Slowing down and simply allowing your feelings is the first and most effective tool in order to gain emotional self-awareness.
2. Learn to reduce accumulated negative emotions.
Have you ever felt stress? Of course you have. But what is stress? For something that so commonly permeates our lives, it never ceases to amaze me how little we understand about it. Put simply, stress is the accumulation of unfelt feelings. That’s it.
Have a whole bunch of sadness that you haven’t felt? A lot of anger, frustration, or resentment that you haven’t dealt with? As it piles up in your body, you begin to feel the cumulative effects of stress.
It’s harder to differentiate what you’re feeling if there’s too much internal stimuli flooding you. It becomes imperative that you learn to eliminate stress via emotional processing. Not sure how to do that? This article on releasing difficult emotions gives you the step by step process.
3. Communicate your challenging emotions to key, trusted people.
There will be times when you’re so flooded by your feelings that it will be nearly impossible to understand what’s happening inside of you. Or there might be times where, when you’re first cultivating new emotional self-awareness, a seemingly "new" feeling comes up for you that you don’t necessarily understand.
In these moments, it is perfectly acceptable to confide in a safe, loving, trusted person who you can talk your feelings out with. Explain to them as much as you can, and have them reflect back to you what they are seeing and hearing about your emotional experience.
4. Observe your internal and external reactions to others.
One rapid way to increase your emotional intelligence is to start becoming aware of the reactions that you have to others. Then, allow those reactions to inform you of your own emotional defaulting patterns.
For example, if you find yourself becoming upset/frustrated/triggered by people who (fill in the blank — are always late, are rude to people, cut you off in traffic, etc.), allow yourself to witness those emotions as they come up.
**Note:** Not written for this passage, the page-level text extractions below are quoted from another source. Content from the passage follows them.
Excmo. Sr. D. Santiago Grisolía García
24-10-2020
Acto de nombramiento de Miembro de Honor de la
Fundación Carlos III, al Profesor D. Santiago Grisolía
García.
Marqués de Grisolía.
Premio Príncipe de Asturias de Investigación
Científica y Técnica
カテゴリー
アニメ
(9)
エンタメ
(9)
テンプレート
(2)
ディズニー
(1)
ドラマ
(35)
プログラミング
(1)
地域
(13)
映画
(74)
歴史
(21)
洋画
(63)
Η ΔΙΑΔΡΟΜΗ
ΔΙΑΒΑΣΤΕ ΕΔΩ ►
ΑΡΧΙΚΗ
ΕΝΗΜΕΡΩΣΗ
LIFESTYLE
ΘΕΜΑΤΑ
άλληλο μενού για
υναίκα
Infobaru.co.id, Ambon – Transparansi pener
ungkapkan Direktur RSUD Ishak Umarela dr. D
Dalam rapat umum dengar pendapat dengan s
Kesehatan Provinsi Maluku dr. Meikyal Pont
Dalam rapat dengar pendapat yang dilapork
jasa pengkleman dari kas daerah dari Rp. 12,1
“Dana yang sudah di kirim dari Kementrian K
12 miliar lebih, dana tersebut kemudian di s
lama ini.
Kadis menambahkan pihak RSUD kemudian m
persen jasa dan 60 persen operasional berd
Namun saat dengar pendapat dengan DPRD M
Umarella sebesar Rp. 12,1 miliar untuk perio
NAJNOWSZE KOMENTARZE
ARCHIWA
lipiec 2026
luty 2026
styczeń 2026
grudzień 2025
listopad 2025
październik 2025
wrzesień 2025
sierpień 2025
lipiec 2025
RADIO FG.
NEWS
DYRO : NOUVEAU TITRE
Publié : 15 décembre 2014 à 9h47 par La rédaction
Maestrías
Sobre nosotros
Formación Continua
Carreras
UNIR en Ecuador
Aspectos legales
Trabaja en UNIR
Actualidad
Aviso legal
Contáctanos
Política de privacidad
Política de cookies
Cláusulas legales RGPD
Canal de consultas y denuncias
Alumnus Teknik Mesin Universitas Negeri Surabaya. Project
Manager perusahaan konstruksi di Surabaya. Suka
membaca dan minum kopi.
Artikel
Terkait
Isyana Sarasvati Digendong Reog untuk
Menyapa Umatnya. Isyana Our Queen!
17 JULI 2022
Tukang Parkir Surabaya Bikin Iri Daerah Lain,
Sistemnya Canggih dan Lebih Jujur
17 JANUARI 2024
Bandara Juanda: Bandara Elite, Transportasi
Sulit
Notice what your default emotional state is when it comes to reacting to others.
Once you notice your small handful of most frequently utilized emotional responses, it will become that much easier to identify and manage those same emotions later on.
5. Learn to trust yourself over time.
Improving your emotional intelligence will take time. You’re learning to trust yourself and your assessments of your emotional reality, and the realities of others.
And while it is absolutely beneficial to be open to others feedback of you, don’t take their word as truer than your internal perception of yourself. Ultimately, you are learning to trust yourself more and what you feel yourself feeling is the truth.
Don’t make your feelings wrong for existing. Simply accept them as they are, even if they don’t make sense.
In essence, this all comes down to mindfulness. Raising your emotional intelligence is predicated on you slowing down, and gradually becoming more aware of yourself and others.
Have patience with yourself. We’re never taught this stuff in school, and cultivating higher emotional intelligence is a lifelong process.